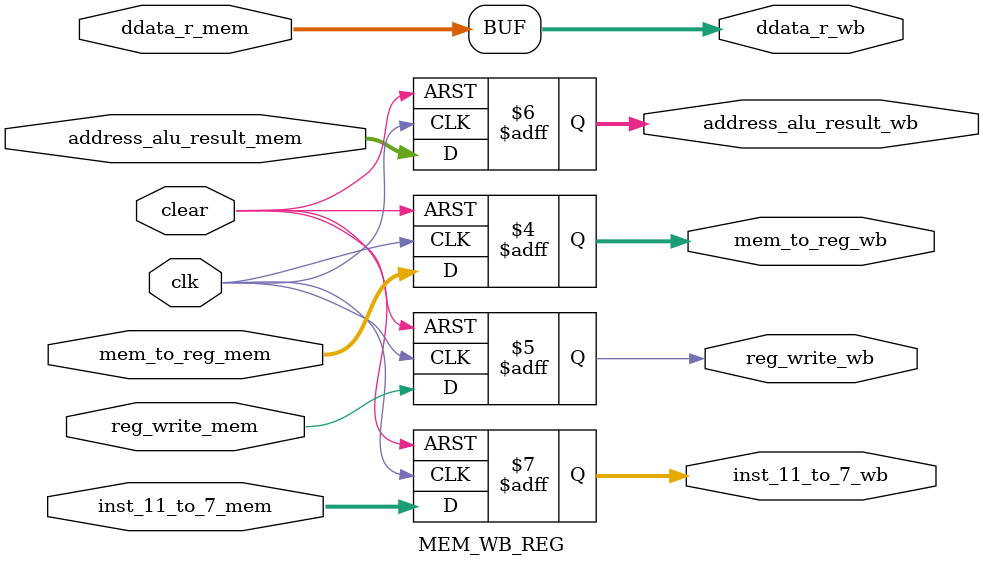
<source format=sv>
`ifndef MEM_WB_REG_GUARD
`define MEM_WB_REG_GUARD

module MEM_WB_REG #(parameter DATA_SIZE = 32) (
    input clk,
    input clear,
    input [1:0] mem_to_reg_mem,
    input reg_write_mem,
    input [DATA_SIZE-1:0] ddata_r_mem,
    input [DATA_SIZE-1:0] address_alu_result_mem,
    input [4:0] inst_11_to_7_mem,

    output reg [1:0] mem_to_reg_wb,
    output reg reg_write_wb,
    output [DATA_SIZE-1:0] ddata_r_wb,
    output reg [DATA_SIZE-1:0] address_alu_result_wb,
    output reg [4:0] inst_11_to_7_wb
);

initial begin
    mem_to_reg_wb = 0;
    reg_write_wb = 0;
    address_alu_result_wb = 0;
    inst_11_to_7_wb = 0;
end

always @(posedge clk or posedge clear) begin
    if(clear == 1) begin
        mem_to_reg_wb <= 0;
        reg_write_wb <= 0;
        address_alu_result_wb <= 0;
        inst_11_to_7_wb <= 0;
    end else begin
        mem_to_reg_wb <= mem_to_reg_mem;
        reg_write_wb <= reg_write_mem;
        address_alu_result_wb <= address_alu_result_mem;
        inst_11_to_7_wb <= inst_11_to_7_mem;
    end    
end

assign ddata_r_wb = ddata_r_mem;

endmodule
`endif
</source>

● **Exercise description**
Give the records back exactly. Leave the pictures out.

● **Solution for this exercise**
<source format=sv>
`ifndef MEM_WB_REG_GUARD
`define MEM_WB_REG_GUARD

module MEM_WB_REG #(parameter DATA_SIZE = 32) (
    input clk,
    input clear,
    input [1:0] mem_to_reg_mem,
    input reg_write_mem,
    input [DATA_SIZE-1:0] ddata_r_mem,
    input [DATA_SIZE-1:0] address_alu_result_mem,
    input [4:0] inst_11_to_7_mem,

    output reg [1:0] mem_to_reg_wb,
    output reg reg_write_wb,
    output [DATA_SIZE-1:0] ddata_r_wb,
    output reg [DATA_SIZE-1:0] address_alu_result_wb,
    output reg [4:0] inst_11_to_7_wb
);

initial begin
    mem_to_reg_wb = 0;
    reg_write_wb = 0;
    address_alu_result_wb = 0;
    inst_11_to_7_wb = 0;
end

always @(posedge clk or posedge clear) begin
    if(clear == 1) begin
        mem_to_reg_wb <= 0;
        reg_write_wb <= 0;
        address_alu_result_wb <= 0;
        inst_11_to_7_wb <= 0;
    end else begin
        mem_to_reg_wb <= mem_to_reg_mem;
        reg_write_wb <= reg_write_mem;
        address_alu_result_wb <= address_alu_result_mem;
        inst_11_to_7_wb <= inst_11_to_7_mem;
    end    
end

assign ddata_r_wb = ddata_r_mem;

endmodule
`endif
</source>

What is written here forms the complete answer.